Mais c’est surtout du côté des représentations de l’acte sexuel ou de la maladie que les choses se passent – ou ne se passent pas. Il devient ainsi difficile d’avoir un comportement de safe sex lorsqu’une vie affective et sentimentale existe entre partenaires, à tout le moins une relation de confiance, même avec un « client ». L’utilisation du condom n’est plus une barrière à l’infection, mais une barrière aux sentiments. Ce qui semble irrecevable (Dominique Damant).

Du côté de la communauté gaie ou des HARSAH et PVVIH, les pratiques sexuelles à haut risque non protégées « barebacking » existent encore, voire sont recherchées, alors que la communauté s’était fortement mobilisée dès l’apparition de l’épidémie. L’accès à la tri-thérapie semble avoir fonctionné dans le sens d’une certaine banalisation du VIH-Sida : de la mort certaine, on passe à la gestion d’une maladie qu’on ne pense plus mortelle.
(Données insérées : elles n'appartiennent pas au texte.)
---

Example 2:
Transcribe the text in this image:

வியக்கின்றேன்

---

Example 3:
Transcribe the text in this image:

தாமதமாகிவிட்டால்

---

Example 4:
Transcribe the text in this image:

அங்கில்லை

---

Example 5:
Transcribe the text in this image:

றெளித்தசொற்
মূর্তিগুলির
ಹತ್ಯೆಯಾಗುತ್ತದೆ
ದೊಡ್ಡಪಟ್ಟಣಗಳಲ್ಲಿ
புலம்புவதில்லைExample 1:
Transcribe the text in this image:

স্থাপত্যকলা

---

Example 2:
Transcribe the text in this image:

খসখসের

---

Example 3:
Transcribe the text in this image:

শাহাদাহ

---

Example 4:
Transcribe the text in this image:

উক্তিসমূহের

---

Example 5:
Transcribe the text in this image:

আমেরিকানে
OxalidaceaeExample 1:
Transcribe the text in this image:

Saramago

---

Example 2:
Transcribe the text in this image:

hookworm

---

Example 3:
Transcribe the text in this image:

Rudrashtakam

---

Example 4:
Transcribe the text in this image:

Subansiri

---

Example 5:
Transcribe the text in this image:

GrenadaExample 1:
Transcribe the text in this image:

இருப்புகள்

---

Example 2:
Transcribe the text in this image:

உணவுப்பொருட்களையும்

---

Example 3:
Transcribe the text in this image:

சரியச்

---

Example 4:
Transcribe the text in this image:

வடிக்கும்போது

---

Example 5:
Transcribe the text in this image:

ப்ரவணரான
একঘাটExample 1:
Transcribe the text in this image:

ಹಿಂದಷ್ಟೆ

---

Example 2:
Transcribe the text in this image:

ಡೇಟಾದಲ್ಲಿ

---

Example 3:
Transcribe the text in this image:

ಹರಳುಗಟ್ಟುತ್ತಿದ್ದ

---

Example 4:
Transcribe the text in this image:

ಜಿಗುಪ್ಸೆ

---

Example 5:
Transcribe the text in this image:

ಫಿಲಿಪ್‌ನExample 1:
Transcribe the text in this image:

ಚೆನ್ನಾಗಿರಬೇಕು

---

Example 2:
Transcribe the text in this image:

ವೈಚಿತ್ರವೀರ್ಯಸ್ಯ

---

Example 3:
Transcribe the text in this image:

On soulignera enfin que les utilisateurs de drogue par injection sont certainement les plus en danger et vivent ce que la communauté gaie a pu vivre 20 ans auparavant, avant sa mobilisation. Mais les situations restent différentes. Là où les homosexuels masculins ont su trouver les ressources pour se mobiliser, la prévention chez les UDI reste un échec, comme le constate en conclusion de l’ouvrage Roger Le Clerc. Echec dû aux multiples besoins des personnes : ressources, logement, communication, sentiment de solidarité, etc.

Echec dû aussi, d’une manière générale et quelle que soit la population, au manque de culture de prévention de la société. C’est sur cette limite politique que conclut amèrement Roger Le Clerc ce voyage au centre de la marginalité.